I contributi sono concessi nel rispetto dei limiti previsti dalla normativa in materia di aiuti di stato (regolamento de minimis).

Il network deve essere costituito da imprese artigiane o da microimprese per una quota pari al 50% dei partecipanti che abbiano stipulato, anche tramite scrittura privata, un accordo di collaborazione che individui il soggetto titolato a intrattenere rapporti con il ministero e preveda, in caso di ammissione della proposta ai contributi la sottoscrizione di un contratto di rete o di un consorzio.
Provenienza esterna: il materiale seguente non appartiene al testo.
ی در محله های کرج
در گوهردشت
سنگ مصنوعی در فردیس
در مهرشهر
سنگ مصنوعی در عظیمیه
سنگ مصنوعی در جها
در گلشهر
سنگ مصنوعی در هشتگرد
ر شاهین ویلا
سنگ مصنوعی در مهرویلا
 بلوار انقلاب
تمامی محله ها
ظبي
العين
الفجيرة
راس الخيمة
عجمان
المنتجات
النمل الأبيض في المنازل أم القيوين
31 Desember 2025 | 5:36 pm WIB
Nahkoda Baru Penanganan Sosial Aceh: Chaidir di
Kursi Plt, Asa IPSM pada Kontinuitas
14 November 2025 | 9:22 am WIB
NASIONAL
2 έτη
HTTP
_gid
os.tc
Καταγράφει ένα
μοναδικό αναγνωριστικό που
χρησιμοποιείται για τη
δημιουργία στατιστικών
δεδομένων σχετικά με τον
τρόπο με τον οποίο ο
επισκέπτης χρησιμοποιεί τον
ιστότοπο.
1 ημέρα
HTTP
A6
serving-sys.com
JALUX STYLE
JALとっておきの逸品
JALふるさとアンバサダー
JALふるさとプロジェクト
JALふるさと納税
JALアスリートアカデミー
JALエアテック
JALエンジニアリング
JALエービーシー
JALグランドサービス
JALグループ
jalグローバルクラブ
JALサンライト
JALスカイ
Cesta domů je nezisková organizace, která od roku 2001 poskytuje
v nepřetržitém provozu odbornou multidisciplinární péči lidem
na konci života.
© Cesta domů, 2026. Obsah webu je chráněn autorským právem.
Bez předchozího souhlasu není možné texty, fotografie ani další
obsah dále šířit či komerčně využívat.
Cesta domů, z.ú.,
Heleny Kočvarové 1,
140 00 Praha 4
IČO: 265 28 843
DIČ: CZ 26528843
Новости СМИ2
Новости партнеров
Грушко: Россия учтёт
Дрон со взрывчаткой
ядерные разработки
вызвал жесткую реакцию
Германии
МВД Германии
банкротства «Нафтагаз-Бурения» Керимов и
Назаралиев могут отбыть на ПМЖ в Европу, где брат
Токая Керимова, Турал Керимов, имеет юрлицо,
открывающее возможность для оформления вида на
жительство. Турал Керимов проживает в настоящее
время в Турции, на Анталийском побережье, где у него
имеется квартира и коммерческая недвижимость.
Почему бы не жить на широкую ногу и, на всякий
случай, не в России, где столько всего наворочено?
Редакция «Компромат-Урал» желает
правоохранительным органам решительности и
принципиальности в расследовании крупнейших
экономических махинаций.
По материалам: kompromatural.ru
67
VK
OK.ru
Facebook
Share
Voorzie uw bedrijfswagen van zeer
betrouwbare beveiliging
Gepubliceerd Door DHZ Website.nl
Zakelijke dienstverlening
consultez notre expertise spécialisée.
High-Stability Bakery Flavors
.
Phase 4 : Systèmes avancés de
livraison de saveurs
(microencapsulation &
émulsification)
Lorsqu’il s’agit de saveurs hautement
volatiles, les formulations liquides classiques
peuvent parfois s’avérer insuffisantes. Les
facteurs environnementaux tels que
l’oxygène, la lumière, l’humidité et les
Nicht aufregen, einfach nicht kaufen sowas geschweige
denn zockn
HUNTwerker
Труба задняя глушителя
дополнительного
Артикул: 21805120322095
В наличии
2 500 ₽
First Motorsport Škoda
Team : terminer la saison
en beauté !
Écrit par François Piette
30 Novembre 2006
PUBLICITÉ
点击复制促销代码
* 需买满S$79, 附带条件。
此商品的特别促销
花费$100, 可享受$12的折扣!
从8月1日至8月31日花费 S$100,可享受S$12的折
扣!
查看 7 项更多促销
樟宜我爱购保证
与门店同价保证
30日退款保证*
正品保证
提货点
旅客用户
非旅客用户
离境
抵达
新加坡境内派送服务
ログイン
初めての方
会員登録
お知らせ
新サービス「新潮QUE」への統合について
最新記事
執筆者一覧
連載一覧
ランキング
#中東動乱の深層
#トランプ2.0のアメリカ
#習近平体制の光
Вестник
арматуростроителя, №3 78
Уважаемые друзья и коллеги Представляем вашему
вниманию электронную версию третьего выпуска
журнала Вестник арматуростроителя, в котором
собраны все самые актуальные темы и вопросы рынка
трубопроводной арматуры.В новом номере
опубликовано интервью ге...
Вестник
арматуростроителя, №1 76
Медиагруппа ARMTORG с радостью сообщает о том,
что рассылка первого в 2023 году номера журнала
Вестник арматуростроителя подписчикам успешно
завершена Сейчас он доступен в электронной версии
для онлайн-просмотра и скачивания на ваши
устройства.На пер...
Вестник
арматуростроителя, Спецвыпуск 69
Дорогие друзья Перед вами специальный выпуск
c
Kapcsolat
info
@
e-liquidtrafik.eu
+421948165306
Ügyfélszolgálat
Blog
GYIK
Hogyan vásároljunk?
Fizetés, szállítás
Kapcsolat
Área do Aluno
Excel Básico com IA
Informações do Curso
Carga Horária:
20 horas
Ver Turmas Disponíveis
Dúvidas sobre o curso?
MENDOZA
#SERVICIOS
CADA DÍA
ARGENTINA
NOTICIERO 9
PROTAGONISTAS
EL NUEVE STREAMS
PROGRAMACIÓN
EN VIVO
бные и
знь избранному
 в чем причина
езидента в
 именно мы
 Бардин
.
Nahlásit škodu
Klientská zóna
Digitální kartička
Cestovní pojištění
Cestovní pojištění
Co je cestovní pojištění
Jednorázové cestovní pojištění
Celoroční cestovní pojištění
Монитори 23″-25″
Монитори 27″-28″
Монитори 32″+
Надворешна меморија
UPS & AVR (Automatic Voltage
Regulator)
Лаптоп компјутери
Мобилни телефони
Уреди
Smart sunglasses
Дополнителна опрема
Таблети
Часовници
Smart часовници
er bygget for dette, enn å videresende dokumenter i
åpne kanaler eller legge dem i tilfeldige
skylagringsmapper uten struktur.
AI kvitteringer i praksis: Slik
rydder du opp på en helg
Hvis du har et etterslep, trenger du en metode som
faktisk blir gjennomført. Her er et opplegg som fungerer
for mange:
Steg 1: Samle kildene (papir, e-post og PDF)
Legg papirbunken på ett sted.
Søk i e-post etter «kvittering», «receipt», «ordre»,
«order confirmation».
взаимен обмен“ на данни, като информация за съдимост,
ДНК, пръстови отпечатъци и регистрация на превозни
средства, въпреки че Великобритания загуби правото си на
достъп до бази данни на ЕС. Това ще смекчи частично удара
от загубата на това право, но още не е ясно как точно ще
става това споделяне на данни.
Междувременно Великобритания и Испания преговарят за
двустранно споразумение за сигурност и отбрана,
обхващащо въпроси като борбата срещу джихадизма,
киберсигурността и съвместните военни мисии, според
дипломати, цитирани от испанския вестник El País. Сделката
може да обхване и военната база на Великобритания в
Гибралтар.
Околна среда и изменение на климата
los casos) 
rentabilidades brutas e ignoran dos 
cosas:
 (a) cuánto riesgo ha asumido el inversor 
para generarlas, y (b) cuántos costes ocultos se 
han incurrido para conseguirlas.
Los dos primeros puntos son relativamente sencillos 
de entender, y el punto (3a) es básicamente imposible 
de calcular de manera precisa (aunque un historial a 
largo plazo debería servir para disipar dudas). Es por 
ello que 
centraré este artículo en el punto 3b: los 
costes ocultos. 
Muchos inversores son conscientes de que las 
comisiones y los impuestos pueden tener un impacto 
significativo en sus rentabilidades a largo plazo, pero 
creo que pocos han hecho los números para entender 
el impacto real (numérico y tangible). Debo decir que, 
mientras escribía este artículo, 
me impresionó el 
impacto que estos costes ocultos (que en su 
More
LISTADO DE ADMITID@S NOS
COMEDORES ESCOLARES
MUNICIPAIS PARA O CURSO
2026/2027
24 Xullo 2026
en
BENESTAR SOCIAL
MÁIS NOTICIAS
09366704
Sono ammessi ai contributi:
  • i programmi finalizzati alla creazione di centri per l’artigianato digitale, anche virtuali, in cui si svolgano attività di ricerca e sviluppo finalizzate alla creazione di nuovi software e hardware in grado di concorrere allo sviluppo delle tecnologie di fabbricazione digitale e di modalità commerciali non convenzionali, nonché alla diffusione delle conoscenze acquisite alle scuole, alla cittadinanza, alle imprese artigiane e alle microimprese;
  • incubatori in grado di facilitare, attraverso la messa a disposizione di spazi fisici, dotazioni infrastrutturali e specifiche competenze, lo sviluppo innovativo di realtà imprenditoriali operanti nell’ambito dell’artigianato digitale;
  • centri finalizzati all’erogazione di servizi di fabbricazione digitale come la modellizzazione e la stampa 3D, la prototipazione elettronica avanzata, il taglio laser e la fresatura a controllo numerico, nonché allo svolgimento di attività di ricerca e sviluppo centrate sulla fabbricazione digitale.
I progetti dovranno inoltre prevedere spese ammissibili non inferiori a € 100.000 e non superiori a € 800.000 nonché una consistenza del fondo patrimoniale comune almeno pari al 30 per cento dell’importo di spesa del programma proposto.

I progetti dovranno:
  • essere avviati dopo la presentazione della domanda e comunque non oltre i 60 giorni successivi alla data di ricezione del provvedimento di concessione;
  • prevedere una durata non inferiore a 24 mesi e non superiore a 36 mesi dalla data di ricezione del decreto di concessione;
  • prevedere forme di collaborazione con istituti di ricerca pubblici, università, istituzioni scolastiche autonome ed enti autonomi con funzioni di rappresentanza del tessuto produttivo;
  • essere localizzati sul territorio nazionale.
Tra le spese ammissibili rientrano:
  • acquisto di beni strumentali nuovi di fabbrica;
  • componenti hardware e software strettamente funzionali al programma;
  • personale dipendente del beneficiario e delle imprese che ne fanno parte;
  • consulenze tecnico-specialistiche, servizi equivalenti e lavorazioni eseguite da terzi;
  • materiali di consumo strettamente funzionali alla realizzazione di attività di ricerca, sviluppo e prototipazione;
  • spese per la realizzazione di prodotti editoriali finalizzati alla diffusione delle nuove tecnologie di fabbricazione e vendita digitale oggetto del programma ammesso alle agevolazioni.
I termini e le modalità per la presentazione delle domande saranno definiti con successivo decreto direttoriale.